I tried installing win7 again so i can format drive D but it gives me error 0x8004240f. thus i cannot go on.
Please how do i resolve this? i need the larger partition. please help me 

will appreciate your effort.

Thanks in anticipation


----------



## Lance1 (Aug 4, 2003)

You could use this partition manager *MiniTool Partition Wizard* It is an ISO file. If you don't have an app to burn the ISO it to CD, you can download this free ISO burner: *Active ISO Burner* boot from *MiniTool* and delete both partitions and create just one partition. Format it in NTFS. Boot from the Win7 DVD and install. What is the make and model of the laptop?


----------



## horladoqun (Feb 23, 2009)

Thanks Lance1 for your prompt response.

It is Hp Probook 4710s. I will like to partition the drive so the other can store my data such that if anything happens to my c: drive i can still recover my data without too many itches.

Can this apps do that, will it help me recover my drive and while installing win7 i can partition the drive?

Once again, thanks for your concern and prompt response


----------



## Lance1 (Aug 4, 2003)

horladoqun said:


> Can this apps do that, will it help me recover my drive and while installing win7 i can partition the drive?


If you want to have two separate partitions you can do this no problem with MiniTool. Boot from it and format each partition in NTFS. Then boot from Win7 and install. After the install you wont need to format the other partition as it will have bean done through MiniTool.


----------



## horladoqun (Feb 23, 2009)

Hi Lance1,

Thanks for your assistance. I have resolved the issue.
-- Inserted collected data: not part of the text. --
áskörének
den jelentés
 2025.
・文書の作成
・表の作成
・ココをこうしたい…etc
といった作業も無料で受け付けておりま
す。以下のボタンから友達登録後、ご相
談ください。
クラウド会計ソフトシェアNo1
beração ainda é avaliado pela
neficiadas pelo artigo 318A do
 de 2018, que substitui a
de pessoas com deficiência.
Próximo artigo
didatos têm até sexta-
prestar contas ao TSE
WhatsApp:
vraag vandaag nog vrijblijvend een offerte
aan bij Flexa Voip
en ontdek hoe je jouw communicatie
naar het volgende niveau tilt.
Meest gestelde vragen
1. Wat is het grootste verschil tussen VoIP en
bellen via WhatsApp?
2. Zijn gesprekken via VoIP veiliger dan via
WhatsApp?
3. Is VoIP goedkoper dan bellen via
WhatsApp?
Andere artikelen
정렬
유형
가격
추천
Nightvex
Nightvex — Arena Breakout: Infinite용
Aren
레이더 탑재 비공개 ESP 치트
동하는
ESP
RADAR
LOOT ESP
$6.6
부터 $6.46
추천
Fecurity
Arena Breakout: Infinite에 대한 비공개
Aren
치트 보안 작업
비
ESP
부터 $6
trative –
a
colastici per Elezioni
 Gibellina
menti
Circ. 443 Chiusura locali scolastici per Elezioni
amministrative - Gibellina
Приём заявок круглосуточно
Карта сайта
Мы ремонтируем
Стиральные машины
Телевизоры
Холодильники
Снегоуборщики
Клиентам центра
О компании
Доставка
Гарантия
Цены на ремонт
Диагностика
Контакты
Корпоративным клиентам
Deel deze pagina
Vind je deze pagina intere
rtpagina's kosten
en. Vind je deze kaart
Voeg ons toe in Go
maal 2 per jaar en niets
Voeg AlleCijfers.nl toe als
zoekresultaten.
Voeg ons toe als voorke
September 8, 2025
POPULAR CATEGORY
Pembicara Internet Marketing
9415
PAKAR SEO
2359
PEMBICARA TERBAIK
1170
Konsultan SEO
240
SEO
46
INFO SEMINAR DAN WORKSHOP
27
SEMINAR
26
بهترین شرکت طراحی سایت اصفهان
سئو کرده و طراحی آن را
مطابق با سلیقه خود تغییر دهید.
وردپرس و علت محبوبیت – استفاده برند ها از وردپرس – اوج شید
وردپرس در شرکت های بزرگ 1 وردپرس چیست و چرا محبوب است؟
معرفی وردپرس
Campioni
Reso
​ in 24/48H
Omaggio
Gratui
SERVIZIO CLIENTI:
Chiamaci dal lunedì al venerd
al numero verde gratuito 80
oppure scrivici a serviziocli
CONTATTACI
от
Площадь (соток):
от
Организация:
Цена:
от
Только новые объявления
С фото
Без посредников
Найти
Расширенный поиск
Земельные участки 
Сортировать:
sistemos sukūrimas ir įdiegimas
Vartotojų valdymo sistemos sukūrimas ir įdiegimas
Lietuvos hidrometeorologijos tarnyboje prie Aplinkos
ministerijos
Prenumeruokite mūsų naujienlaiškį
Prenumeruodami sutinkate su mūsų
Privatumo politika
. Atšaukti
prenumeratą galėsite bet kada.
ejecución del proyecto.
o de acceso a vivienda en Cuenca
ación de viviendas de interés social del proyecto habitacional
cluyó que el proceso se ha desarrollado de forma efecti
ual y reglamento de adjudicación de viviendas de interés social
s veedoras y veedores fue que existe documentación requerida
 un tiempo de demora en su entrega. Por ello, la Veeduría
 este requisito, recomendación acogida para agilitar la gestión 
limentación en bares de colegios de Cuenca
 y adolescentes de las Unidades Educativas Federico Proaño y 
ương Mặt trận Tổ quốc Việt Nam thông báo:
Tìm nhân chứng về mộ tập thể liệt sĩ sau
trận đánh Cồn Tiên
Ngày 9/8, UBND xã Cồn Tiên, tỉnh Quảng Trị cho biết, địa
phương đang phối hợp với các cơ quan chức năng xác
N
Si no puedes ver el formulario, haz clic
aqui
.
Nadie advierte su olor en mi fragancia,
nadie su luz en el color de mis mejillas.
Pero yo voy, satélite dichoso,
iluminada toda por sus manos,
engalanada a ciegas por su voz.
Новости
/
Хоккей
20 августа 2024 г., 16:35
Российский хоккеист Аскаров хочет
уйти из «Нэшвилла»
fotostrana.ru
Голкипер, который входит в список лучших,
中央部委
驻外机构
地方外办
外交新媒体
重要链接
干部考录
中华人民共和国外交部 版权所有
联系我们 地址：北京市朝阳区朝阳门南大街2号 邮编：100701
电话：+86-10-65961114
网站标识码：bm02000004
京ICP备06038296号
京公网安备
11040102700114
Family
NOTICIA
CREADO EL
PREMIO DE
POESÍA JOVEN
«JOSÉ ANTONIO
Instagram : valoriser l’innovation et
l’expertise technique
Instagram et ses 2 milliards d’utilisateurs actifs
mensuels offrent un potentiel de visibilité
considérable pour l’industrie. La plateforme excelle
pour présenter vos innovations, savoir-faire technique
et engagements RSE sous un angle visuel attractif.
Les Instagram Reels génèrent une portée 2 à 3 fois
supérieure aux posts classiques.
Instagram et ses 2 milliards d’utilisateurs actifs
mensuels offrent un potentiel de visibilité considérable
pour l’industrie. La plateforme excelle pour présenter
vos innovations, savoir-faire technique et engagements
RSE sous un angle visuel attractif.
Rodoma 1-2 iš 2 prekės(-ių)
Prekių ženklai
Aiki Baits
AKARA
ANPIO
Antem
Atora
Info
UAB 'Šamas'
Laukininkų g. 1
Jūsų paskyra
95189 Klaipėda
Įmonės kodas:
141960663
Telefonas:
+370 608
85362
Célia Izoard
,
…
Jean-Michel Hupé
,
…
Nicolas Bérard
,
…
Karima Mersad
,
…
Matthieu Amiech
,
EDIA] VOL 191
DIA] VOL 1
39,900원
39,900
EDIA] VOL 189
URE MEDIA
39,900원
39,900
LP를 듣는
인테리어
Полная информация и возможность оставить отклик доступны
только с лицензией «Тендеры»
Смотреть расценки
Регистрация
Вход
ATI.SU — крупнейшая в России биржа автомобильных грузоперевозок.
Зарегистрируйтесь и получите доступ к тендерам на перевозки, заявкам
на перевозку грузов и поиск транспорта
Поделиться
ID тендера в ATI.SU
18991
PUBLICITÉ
I did not format my active C: drive, all i did was to boot the system with partition wizard, created the drive and formatted it n bingo my 280GB volume is back. 

So far, the system is working pretty fine and i am pushing my data into the 'earlier extended unavailable' drive.

Thanks a million


----------



## Lance1 (Aug 4, 2003)

Thanks for posting back horladoqun. Glad everything's OK.


----------